Mapping the epigenome of neural progenitors in the embryonic mouse forebrain using cell sorting and single cell transcriptomics to characterize inter neuron diversity
Presented by SelectScience
The epigenetic landscape is continually changing during cell proliferation and differentiation throughout development. Many neurological and psychiatric disease-associated genes are expressed during embryonic development, and numerous neurological disorders have been linked to polymorphisms in enhancer and non-coding regions of the genome. A comprehensive characterization of epigenomic organization in the embryonic mouse forebrain will enhance our understanding of normal development and provide insight into mechanisms of neurological disease.
In this webinar, Timothy Petros, PhD, discusses his research on how intrinsic genetic programs and environmental signals interact to generate interneuron diversity. His group used the SH800 Cell Sorter to enrich cells and nuclei suspensions from brain dissections. Then using single-cell chromatin accessibility (snATAC-seq) and transcriptome (scRNA-seq) profiles from four regions of the embryonic mouse forebrain, researchers generated distinct neuronal populations (MGE, LGE, CGE, and cortex). Using this approach, thousands of differentially accessible peaks, many restricted to distinct progenitor cell types and/or brain regions are identified. This dataset defines a “ground truth” epigenomic landscape and reveals a diverse chromatin landscape. The data can be used to explore how perturbation of gene regulation in GABAergic inhibitory interneuron progenitors affects gene expression, chromatin organization, and ultimately cell fate.
Join this webinar to:
- Understand how to characterize changes of chromatin accessibility at enhancers and promoters that are tightly coupled to transcript abundance during neurodevelopment.

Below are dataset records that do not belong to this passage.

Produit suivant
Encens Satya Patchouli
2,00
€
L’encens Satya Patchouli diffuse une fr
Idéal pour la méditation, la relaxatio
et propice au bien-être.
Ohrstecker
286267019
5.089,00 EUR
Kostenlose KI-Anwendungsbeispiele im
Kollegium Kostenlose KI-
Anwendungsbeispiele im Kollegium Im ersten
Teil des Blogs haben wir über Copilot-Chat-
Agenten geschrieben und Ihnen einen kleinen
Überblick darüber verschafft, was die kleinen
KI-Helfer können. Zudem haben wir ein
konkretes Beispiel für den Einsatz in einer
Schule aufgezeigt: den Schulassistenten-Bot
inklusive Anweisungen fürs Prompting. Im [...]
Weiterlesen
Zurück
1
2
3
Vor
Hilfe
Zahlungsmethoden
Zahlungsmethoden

- Learn how a single-cell assay for transposase-accessible chromatin with sequencing (scATAC-Seq), in combination with Cut&Tag and Hi-C/Capture-C, can be used to generate an “Epigenome Atlas” of the embryonic mouse brain.

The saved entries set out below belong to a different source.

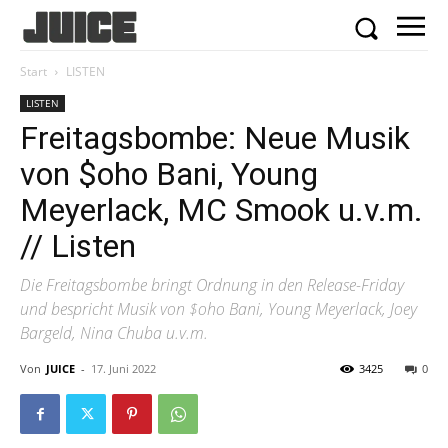
Start
LISTEN
LISTEN
Freitagsbombe: Neue Musik
von $oho Bani, Young
Meyerlack, MC Smook u.v.m.
// Listen
Die Freitagsbombe bringt Ordnung in den Release-Friday
und bespricht Musik von $oho Bani, Young Meyerlack, Joey
Bargeld, Nina Chuba u.v.m.
Von
JUICE
-
17. Juni 2022
3425
0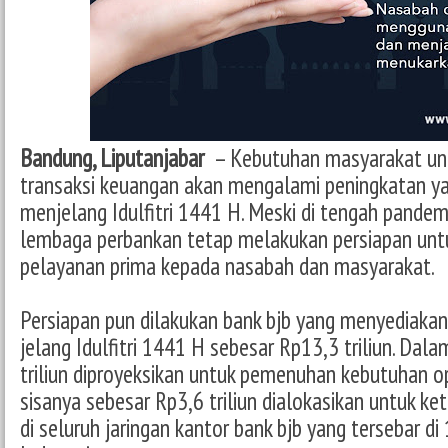
Bandung, Liputanjabar
– Kebutuhan masyarakat un
transaksi keuangan akan mengalami peningkatan yan
menjelang Idulfitri 1441 H. Meski di tengah pande
lembaga perbankan tetap melakukan persiapan un
pelayanan prima kepada nasabah dan masyarakat.
Persiapan pun dilakukan bank bjb yang menyediakan
jelang Idulfitri 1441 H sebesar Rp13,3 triliun. Dala
triliun diproyeksikan untuk pemenuhan kebutuhan o
sisanya sebesar Rp3,6 triliun dialokasikan untuk k
di seluruh jaringan kantor bank bjb yang tersebar di 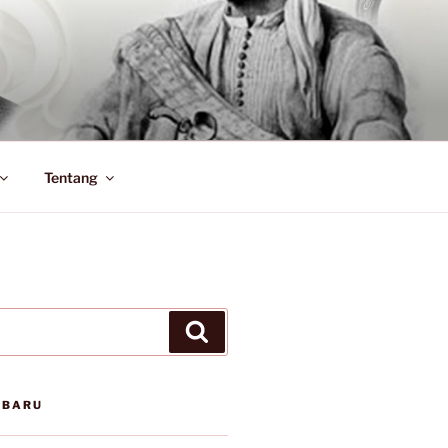
Tentang
Search
RBARU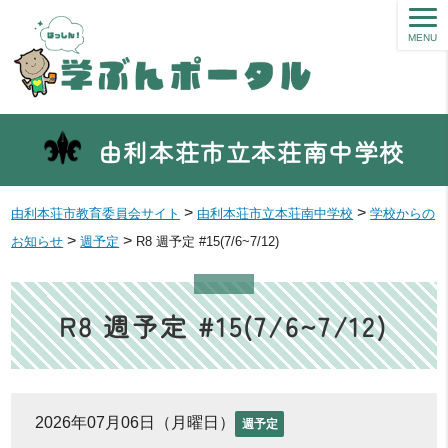
MENU
由利本荘市立本荘南中学校
>
>
由利本荘市教育委員会サイト
由利本荘市立本荘南中学校
学校からの
>
>
お知らせ
週予定
R8 週予定 #15(7/6~7/12)
R8 週予定 #15(7/6~7/12)
2026年07月06日（月曜日）
週予定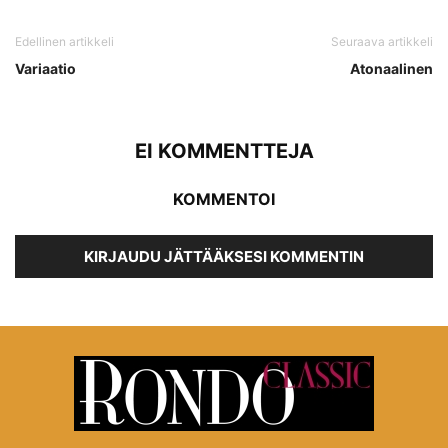
Edellinen artikkeli
Seuraava artikkeli
Variaatio
Atonaalinen
EI KOMMENTTEJA
KOMMENTOI
KIRJAUDU JÄTTÄÄKSESI KOMMENTIN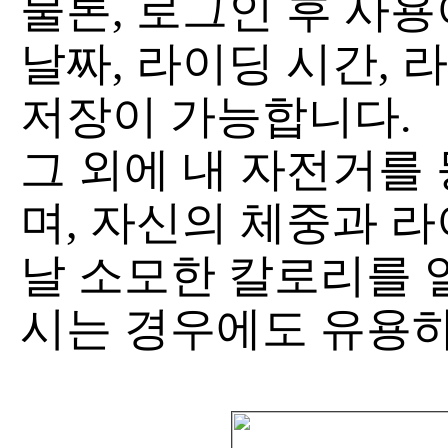
물론, 로그인 후 사
날짜, 라이딩 시간, 
저장이 가능합니다.
그 외에 내 자전거를
며, 자신의 체중과 
날 소모한 칼로리를 
시는 경우에도 유용하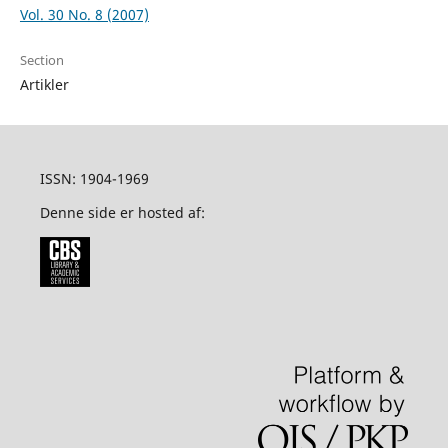
Vol. 30 No. 8 (2007)
Section
Artikler
ISSN: 1904-1969
Denne side er hosted af: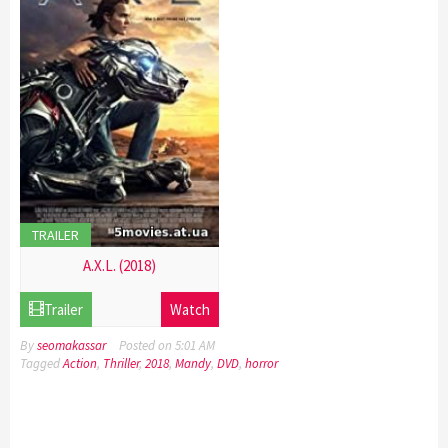
TRAILER
A.X.L. (2018)
21
Trailer
Watch
Dec
2016
By
seomakassar
Posted on
5:01 AM
Tagged
Action
,
Thriller
,
2018
,
Mandy
,
DVD
,
horror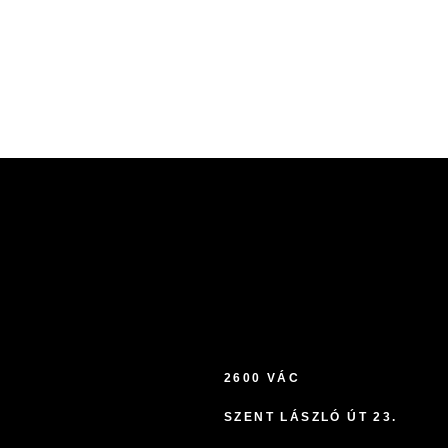
2600 VÁC
SZENT LÁSZLÓ ÚT 23.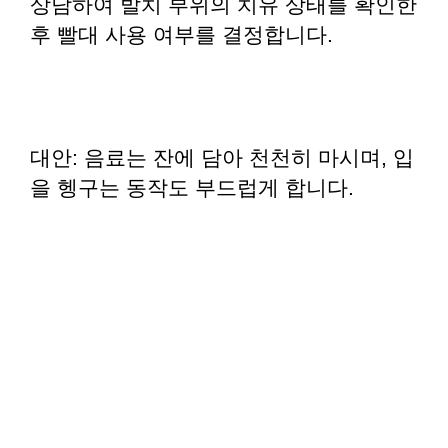
상담하여 발치 부위의 치유 상태를 확인한
후 빨대 사용 여부를 결정합니다.
대안: 음료는 잔에 담아 천천히 마시며, 입
을 헹구는 동작도 부드럽게 합니다.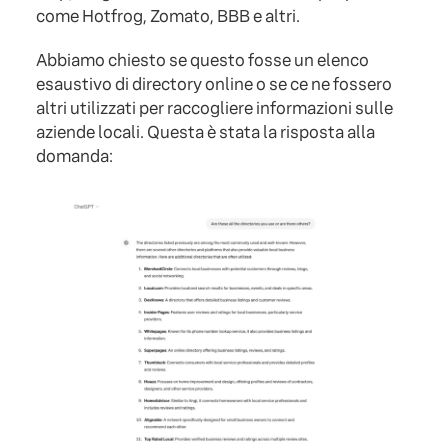
come Hotfrog, Zomato, BBB e altri.
Abbiamo chiesto se questo fosse un elenco
esaustivo di directory online o se ce ne fossero
altri utilizzati per raccogliere informazioni sulle
aziende locali. Questa è stata la risposta alla
domanda: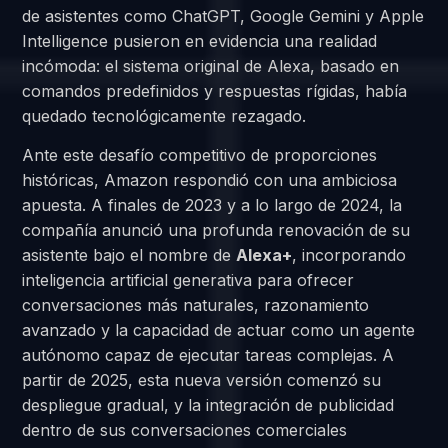
de asistentes como ChatGPT, Google Gemini y Apple
Intelligence pusieron en evidencia una realidad
incómoda: el sistema original de Alexa, basado en
comandos predefinidos y respuestas rígidas, había
quedado tecnológicamente rezagado.
Ante este desafío competitivo de proporciones
históricas, Amazon respondió con una ambiciosa
apuesta. A finales de 2023 y a lo largo de 2024, la
compañía anunció una profunda renovación de su
asistente bajo el nombre de
Alexa+
, incorporando
inteligencia artificial generativa para ofrecer
conversaciones más naturales, razonamiento
avanzado y la capacidad de actuar como un agente
autónomo capaz de ejecutar tareas complejas. A
partir de 2025, esta nueva versión comenzó su
despliegue gradual, y la integración de publicidad
dentro de sus conversaciones comerciales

- Identify strategies for rapid isolation of single cells or nuclei from embryonic mouse brain with microfluidics-based cell sorting for use in transcriptional profiling of the brain progenitor cells.
Who should attend
This webinar will provide insights for researchers who want to learn about the strategies for characterization of the epigenetic landscape during embryonic neurogenesis and the methodologies used for successfully generating an Epigenome Atlas.
Speaker
Timothy Petros, PhD
Unit on Cellular and Molecular Neurodevelopment
Eunice Kennedy Shriver National Institute of Child Health and Human Development
Dr. Timothy Petros received his BS from Brown University, where he began his scientific endeavors in the laboratory of J. Michael Walker, utilizing mass spectrometry to identify cannabinoid-like compounds and explore their role in the suppression of pain signaling. He obtained his PhD from Columbia University, working with Carol Mason, where he investigated the guidance factors that regulate retinal ganglion cell projections in the mouse visual system, most notably the laterality decision at the optic chiasm. From there Dr. Petros moved on to Stewart Anderson’s lab at Weill Cornell Medical College and used both in vitro stem cell techniques and genetic manipulations in vivo to explore the mechanisms that regulate interneuron differentiation.

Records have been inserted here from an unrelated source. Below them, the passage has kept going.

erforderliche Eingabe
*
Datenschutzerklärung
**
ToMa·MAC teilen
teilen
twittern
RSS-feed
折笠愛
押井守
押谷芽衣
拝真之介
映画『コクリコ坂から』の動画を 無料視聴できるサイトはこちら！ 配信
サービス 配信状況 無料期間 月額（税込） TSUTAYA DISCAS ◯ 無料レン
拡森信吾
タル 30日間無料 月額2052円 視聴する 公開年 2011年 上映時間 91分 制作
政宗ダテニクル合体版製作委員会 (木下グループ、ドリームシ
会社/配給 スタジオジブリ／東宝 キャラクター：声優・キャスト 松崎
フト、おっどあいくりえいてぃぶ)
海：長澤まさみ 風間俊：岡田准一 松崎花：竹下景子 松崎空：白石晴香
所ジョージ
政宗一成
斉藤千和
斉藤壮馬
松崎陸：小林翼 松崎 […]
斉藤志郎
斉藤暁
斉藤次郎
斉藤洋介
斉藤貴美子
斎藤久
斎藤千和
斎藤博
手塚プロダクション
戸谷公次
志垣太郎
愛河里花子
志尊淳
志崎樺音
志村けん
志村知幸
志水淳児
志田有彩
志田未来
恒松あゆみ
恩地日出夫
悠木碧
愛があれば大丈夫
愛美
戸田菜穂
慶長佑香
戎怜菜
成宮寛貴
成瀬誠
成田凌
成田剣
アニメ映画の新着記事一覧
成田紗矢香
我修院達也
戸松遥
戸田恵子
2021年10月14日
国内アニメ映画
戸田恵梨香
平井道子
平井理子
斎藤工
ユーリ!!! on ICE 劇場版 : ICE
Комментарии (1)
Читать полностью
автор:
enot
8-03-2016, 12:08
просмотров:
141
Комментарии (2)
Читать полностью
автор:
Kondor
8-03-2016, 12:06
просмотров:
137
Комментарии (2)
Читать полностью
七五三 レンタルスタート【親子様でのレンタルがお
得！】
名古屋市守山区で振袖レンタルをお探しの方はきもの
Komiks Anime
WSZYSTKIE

He continued these pursuits in Gord Fishell’s lab at New York University, where he began to untangle the intrinsic genetic programs and extrinsic environmental factors that direct interneuron diversity and maturation. He joined the Eunice Kennedy Shriver National Institute of Child Health & Human Development (NICHD) as an investigator in 2017. His lab continues to explore the genetic and epigenetic mechanisms that regulate initial interneuron fate decisions during neurogenesis.